AS this knit was much stretchier than my first Renfrew (an interlock knit), strangely enough it was loose. Fancy that. I lengthened the torso of the pattern by an inch, which wasn’t necessary in this fabric as lacks the recovery to ride up at all. The lengthening just makes it look loose around the torso. The other (now obvious) but disappointing thing was the cowl neck which drapes beautifully in a firm knit is droopy in this fabric. In saying all the above, this renfrew is still completely wearable and gets quite the workout in my wardrobe rotation.
This was a pretty cheap cut, $7 a metre from Darn Cheap fabrics in Heidelberg, and it may pill. So far it’s gone through the wash a couple of times and it’s still ok, but the large vertical stripes look faintly fluffy. I won’t be too upset if it has a short life span, as the fit and collar could have been a little better.

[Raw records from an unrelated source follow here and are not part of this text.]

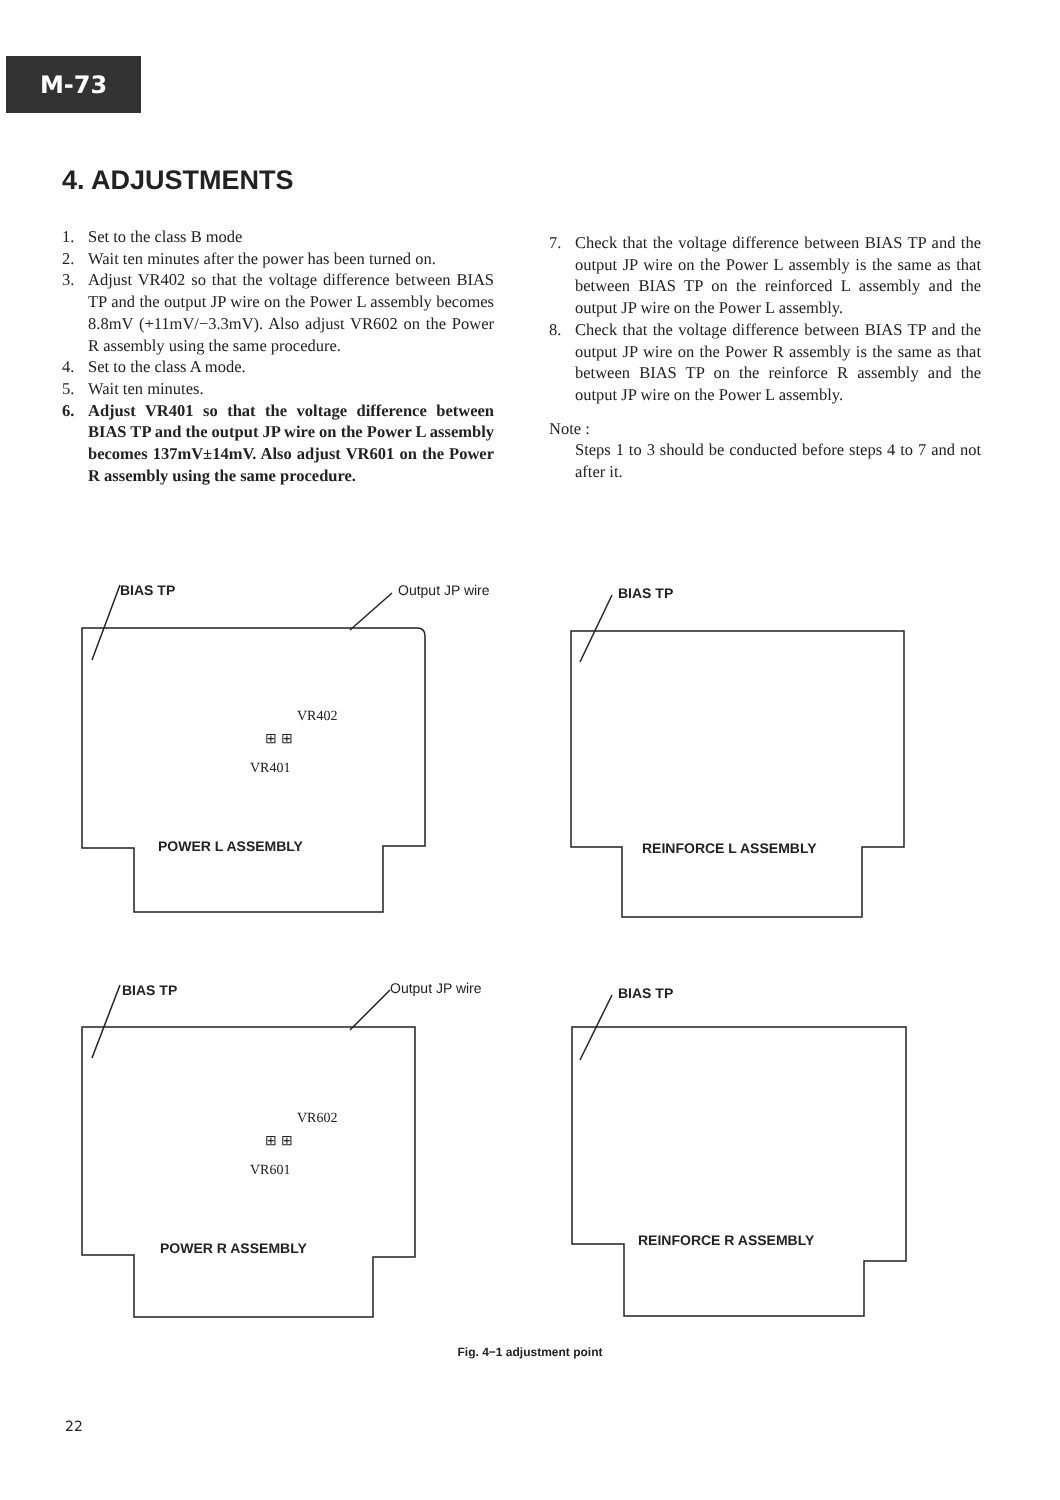M-73
4. ADJUSTMENTS
1. Set to the class B mode
2. Wait ten minutes after the power has been turned on.
3. Adjust VR402 so that the voltage difference between BIAS TP and the output JP wire on the Power L assembly becomes 8.8mV (+11mV/−3.3mV). Also adjust VR602 on the Power R assembly using the same procedure.
4. Set to the class A mode.
5. Wait ten minutes.
6. Adjust VR401 so that the voltage difference between BIAS TP and the output JP wire on the Power L assembly becomes 137mV±14mV. Also adjust VR601 on the Power R assembly using the same procedure.
7. Check that the voltage difference between BIAS TP and the output JP wire on the Power L assembly is the same as that between BIAS TP on the reinforced L assembly and the output JP wire on the Power L assembly.
8. Check that the voltage difference between BIAS TP and the output JP wire on the Power R assembly is the same as that between BIAS TP on the reinforce R assembly and the output JP wire on the Power L assembly.
Note :
Steps 1 to 3 should be conducted before steps 4 to 7 and not after it.
BIAS TP Output JP wire
VR402
⊞ ⊞
VR401
POWER L ASSEMBLY
BIAS TP
REINFORCE L ASSEMBLY
BIAS TP Output JP wire
VR602
⊞ ⊞
VR601
POWER R ASSEMBLY
BIAS TP
REINFORCE R ASSEMBLY
Fig. 4−1 adjustment point
22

To sew this, I used my normal singer sewing machine with a zig zag stitch medium stitch width and about 1.5 stitch length from memory. The other adjustments was the use of a ball point needle and adjusting my presserfoot to 0 pressure. Sewed like a dream! To match the stripes I cut the corner of the front at the same point as the corner of the back (where the seams would match under the arm). Really, once the grainline of the pattern pieces were straight, I checked the stripes of all the pieces to make sure the sleeves were sitting on the same ‘part’ of the pattern. It’s hard to explain, but if you get a cheap stripy material with a changing patttern it’s easier to work it out looking at the fabric and the pattern pieces as you go.
I will use stretchy knits like this for a Renfrew again, but I’ll cut a much smaller size in the sleeves and from the bust down and make the round neck version. My tip, if you are using a stretchier knit cut at least one size down.
So what makes this a case of Renfrew-itis?
How about the four Renfrews here? Two are cut out (the purple and the stripes) and the black is laid out for cutting, and the blue earmarked for another! I might divert it and make something else however, 6 Renfrews might be a little excessive?
I’m cutting all my knits in one go before borrowing my mothers serger, so I’ve been listening to the Stuff you missed in History podcast while laying out all this fabric. Learning and sewing, it’s a beautiful thing. My local library lets users borrow audio books straight to your Iphones so I’ve even been listening to some fiction. Brilliant!